D. LA POLOGNE, UNE SENSIBILITÉ DIFFÉRENTE À DES PRÉOCCUPATIONS COMMUNES
Vos rapporteurs ont souhaité se rendre en Pologne, car ce pays est souvent cité dans le cadre des deux schémas d'analyse préconçus dont nous avons vu qu'il convient de les dépasser, à savoir l'opposition entre l'Union européenne et l'OTAN, d'une part ; et l'opposition entre le front sud et le front est, d'autre part.
1. Le souci de préserver le lien transatlantique
Les interlocuteurs polonais que vos rapporteurs ont rencontrés ont naturellement souligné l'importance que la Pologne accorde à la protection offerte par l'OTAN, et donc leur souci de maintenir à tout prix les meilleures relations avec les États-Unis. Sur ce point, comme l'a dit une des personnes lors de ce déplacement, « la Pologne et les pays de l'Est en général sont confrontés à une menace réelle et immédiate. Or seuls les États-Unis sont en capacité de faire face rapidement à cette menace ».
Comme les autres pays européens, la Pologne a bien perçu le pivot stratégique américain. Mais elle en tire une conclusion différente de la France. Là où la France conclut des déclarations américaines que l'Europe doit se préparer à être en capacité de se défendre un jour par elle-même, la Pologne se préoccupe surtout de différer au maximum, voire de stopper, le relatif désengagement américain en Europe.
2. Les prémices d'un réveil stratégique ?
Il ressort des échanges que vos rapporteurs ont eus aussi bien en Pologne que dans le cadre otanien, que la frontière Est n'est pas perçue comme menacée d'une invasion des pays de l'Union européenne par la Russie, mais plutôt comme exposée à un effort constant de la Russie pour désarrimer les États-Unis de l'Europe et diviser les Européens. Il est donc faux de présenter les pays de l'Est de l'Europe, comme c'est parfois le cas dans certaines analyses, comme s'attendant à une invasion russe imminente. Le scénario anticipé est plus celui de tentatives répétées et opportunistes de déstabilisation des pays européens, et en particulier de ceux qui sont les plus proches de la Russie. A cette fin, les moyens hybrides seraient privilégiés : attaques cyber, désinformation, manipulations de la vie politique et des scrutins, espionnage...
Dans le même temps, les pays de l'est de l'Europe rappellent que pour la Russie, le recours à la force reste une option qui ne fait l'objet d'aucun interdit, comme l'ont montré une succession d'opérations, de la guerre en Géorgie en 2008 au Donbass et à la Crimée, jusqu'à l'incident récent du détroit de Kertch.
L'une des personnes auditionnées a formulé les choses d'une façon assez pragmatique : « nous savons que la protection offerte par les États-Unis n'est peut-être pas inconditionnelle ni éternelle.
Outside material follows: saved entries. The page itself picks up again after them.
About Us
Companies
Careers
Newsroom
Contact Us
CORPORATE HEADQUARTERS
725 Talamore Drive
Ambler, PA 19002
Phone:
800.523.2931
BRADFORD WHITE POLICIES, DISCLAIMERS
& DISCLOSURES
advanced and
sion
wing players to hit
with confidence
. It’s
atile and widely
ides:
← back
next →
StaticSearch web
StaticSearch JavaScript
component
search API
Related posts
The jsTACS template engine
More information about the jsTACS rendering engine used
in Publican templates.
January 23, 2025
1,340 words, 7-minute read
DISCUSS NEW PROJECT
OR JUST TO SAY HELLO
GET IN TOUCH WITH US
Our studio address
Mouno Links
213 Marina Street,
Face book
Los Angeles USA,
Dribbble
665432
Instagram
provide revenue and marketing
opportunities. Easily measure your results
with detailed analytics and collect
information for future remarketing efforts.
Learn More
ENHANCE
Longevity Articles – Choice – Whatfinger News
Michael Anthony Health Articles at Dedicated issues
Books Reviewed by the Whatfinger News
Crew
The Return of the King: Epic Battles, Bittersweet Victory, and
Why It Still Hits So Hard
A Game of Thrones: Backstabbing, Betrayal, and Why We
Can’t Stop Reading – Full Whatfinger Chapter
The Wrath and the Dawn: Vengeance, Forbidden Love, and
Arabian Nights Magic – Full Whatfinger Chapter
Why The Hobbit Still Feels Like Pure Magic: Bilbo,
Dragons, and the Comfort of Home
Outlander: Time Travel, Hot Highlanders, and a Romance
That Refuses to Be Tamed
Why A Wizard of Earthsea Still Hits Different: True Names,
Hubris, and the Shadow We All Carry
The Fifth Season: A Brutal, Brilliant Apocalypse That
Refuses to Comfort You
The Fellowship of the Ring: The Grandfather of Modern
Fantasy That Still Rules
Mais aujourd'hui, l'Europe n'est pas capable de faire face seule aux menaces auxquelles elle est exposée. Or nous sommes confrontés à une menace actuelle, pas hypothétique. Donc nous sommes condamnés à maintenir le lien transatlantique ».
Comme on le voit, il n'y a pas de rejet de principe d'une défense européenne, mais plutôt une inquiétude sur le fait que la mise en place d'une défense européenne accélère le retrait des Américains avant qu'une éventuelle défense européenne ne soit réellement opérationnelle et efficace.
Deux indices témoignent de cet intérêt de principe pour un renforcement de la défense européenne, certes toujours conçue pour l'instant comme un complément minoritaire de la protection américaine : l'acceptation du FEDef et l'adhésion à la CSP. Certes, ce soutien est toujours assorti de mises en garde sur la nécessité que les développements européens soient toujours compatibles avec l'OTAN et ne détériorent pas la relation transatlantique. L'adhésion de la Pologne à la CSP avait du reste été assortie d'une lettre précisant qu'elle se faisait sur la base de la compatibilité avec les objectifs de l'OTAN.
Pour l'heure, la Pologne n'est pas encore fortement engagée dans la CSP. Du moins n'y est-elle pas hostile, dans les limites déjà évoquées.
3. Développer la coopération militaire avec la Pologne
Avec une armée de 123.000 hommes, et une population de 38 millions d'habitants, la Pologne pourrait être un élément important de la défense européenne. Dans cette perspective, il serait sans doute tout à fait bénéfique à nos deux pays d'intensifier leurs relations militaires, mais aussi les échanges en matière de formation. A ce titre il serait très positif que de jeunes officiers polonais puissent venir accomplir une partie de leur formation initiale en France, à l'image des partenariats que nous avons par exemple avec l'Allemagne ou le Royaume-Uni.